SELECTED EXTRACT:
-=-=-=-=-
The speed of A is 20 km/h more than the speed of B. The time that A takes to travel a distance of 300 km is 2 hours less than the time that B takes to travel a distance of 240 km. What is the speed (in km/h) of A?

To solve the problem step-by-step, we will define the variables and set up the equations based on the information given. ### Step 1: Define the Variables Let the speed of B be \( V_B \) km/h. Then the speed of A, which is 20 km/h more than B, can be expressed as: \[ V_A = V_B + 20 \] ### Step 2: Set Up the Time Equations The time taken by A to travel 300 km is given by the formula: \[ \text{Time}_A = \frac{300}{V_A} \] The time taken by B to travel 240 km is: \[ \text{Time}_B = \frac{240}{V_B} \] According to the problem, the time A takes is 2 hours less than the time B takes: \[ \frac{300}{V_A} = \frac{240}{V_B} - 2 \] ### Step 3: Substitute \( V_A \) in the Equation Substituting \( V_A \) from Step 1 into the time equation: \[ \frac{300}{V_B + 20} = \frac{240}{V_B} - 2 \] ### Step 4: Clear the Denominators To eliminate the fractions, we can multiply through by \( V_B(V_B + 20) \): \[ 300V_B = 240(V_B + 20) - 2V_B(V_B + 20) \] ### Step 5: Expand and Rearrange the Equation Expanding the right side: \[ 300V_B = 240V_B + 4800 - 2V_B^2 - 40V_B \] Combining like terms gives: \[ 300V_B = 200V_B + 4800 - 2V_B^2 \] Rearranging terms leads to: \[ 2V_B^2 + 100V_B - 4800 = 0 \] ### Step 6: Simplify the Quadratic Equation Dividing the entire equation by 2 simplifies it: \[ V_B^2 + 50V_B - 2400 = 0 \] ### Step 7: Factor the Quadratic Equation To factor the quadratic equation, we look for two numbers that multiply to -2400 and add to 50. The numbers are 60 and -40: \[ (V_B + 60)(V_B - 40) = 0 \] ### Step 8: Solve for \( V_B \) Setting each factor to zero gives: \[ V_B + 60 = 0 \quad \text{or} \quad V_B - 40 = 0 \] Thus, \[ V_B = -60 \quad \text{(not possible since speed cannot be negative)} \quad \text{or} \quad V_B = 40 \] ### Step 9: Find \( V_A \) Now substituting \( V_B = 40 \) back to find \( V_A \): \[ V_A = V_B + 20 = 40 + 20 = 60 \text{ km/h} \] ### Final Answer The speed of A is: \[ \boxed{60} \text{ km/h} \]
-=-=-=-=-
RECORDS PROVIDED:

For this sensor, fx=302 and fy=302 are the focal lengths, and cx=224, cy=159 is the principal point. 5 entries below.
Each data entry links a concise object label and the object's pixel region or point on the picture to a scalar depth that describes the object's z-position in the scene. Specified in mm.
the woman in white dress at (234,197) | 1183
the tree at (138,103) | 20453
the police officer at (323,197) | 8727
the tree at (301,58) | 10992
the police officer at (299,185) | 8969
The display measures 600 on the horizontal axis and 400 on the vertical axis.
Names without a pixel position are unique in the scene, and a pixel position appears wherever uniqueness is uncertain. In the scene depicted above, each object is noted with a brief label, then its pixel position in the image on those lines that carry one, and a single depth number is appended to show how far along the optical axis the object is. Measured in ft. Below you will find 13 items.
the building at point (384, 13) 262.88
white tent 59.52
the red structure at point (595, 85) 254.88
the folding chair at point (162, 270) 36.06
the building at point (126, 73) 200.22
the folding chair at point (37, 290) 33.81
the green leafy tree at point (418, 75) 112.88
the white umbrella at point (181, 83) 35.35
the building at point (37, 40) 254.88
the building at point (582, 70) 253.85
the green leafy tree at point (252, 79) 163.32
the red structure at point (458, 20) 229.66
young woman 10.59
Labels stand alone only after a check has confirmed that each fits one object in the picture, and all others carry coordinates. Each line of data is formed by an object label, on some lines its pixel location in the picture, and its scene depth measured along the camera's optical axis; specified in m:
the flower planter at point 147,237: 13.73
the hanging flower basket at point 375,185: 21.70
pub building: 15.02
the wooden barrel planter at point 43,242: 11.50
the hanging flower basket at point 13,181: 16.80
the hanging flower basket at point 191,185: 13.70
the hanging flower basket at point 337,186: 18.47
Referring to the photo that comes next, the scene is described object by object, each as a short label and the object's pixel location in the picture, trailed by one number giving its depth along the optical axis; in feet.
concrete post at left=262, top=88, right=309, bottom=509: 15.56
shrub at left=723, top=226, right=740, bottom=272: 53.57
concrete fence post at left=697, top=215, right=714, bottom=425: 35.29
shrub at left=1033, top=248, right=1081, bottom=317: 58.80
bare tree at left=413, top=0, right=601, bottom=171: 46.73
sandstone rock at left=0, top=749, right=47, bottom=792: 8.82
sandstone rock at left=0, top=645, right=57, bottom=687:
-=-=-=-=-
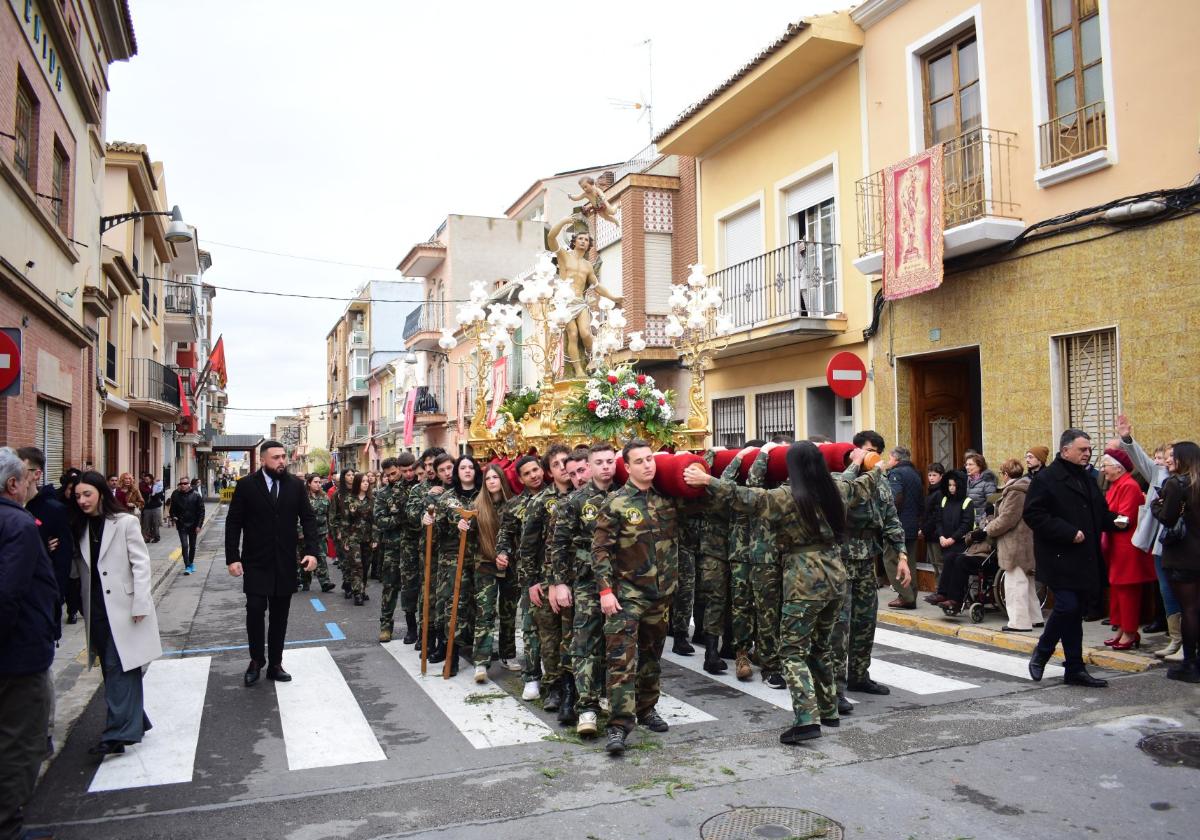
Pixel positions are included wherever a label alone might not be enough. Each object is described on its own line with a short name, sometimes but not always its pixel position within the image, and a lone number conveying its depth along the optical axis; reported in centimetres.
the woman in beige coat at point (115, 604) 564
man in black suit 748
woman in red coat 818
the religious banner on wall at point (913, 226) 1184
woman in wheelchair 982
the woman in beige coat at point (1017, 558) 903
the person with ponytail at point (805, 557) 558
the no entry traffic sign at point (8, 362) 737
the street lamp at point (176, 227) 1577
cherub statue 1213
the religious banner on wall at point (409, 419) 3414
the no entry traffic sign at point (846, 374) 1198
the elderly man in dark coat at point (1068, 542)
-=-=-=-=-
WHAT TO WORK ON:
In the worked solution to the speed problem, what reason is given for rejecting the value V_B = -60?

ANSWER SPACE:
Speed cannot be negative.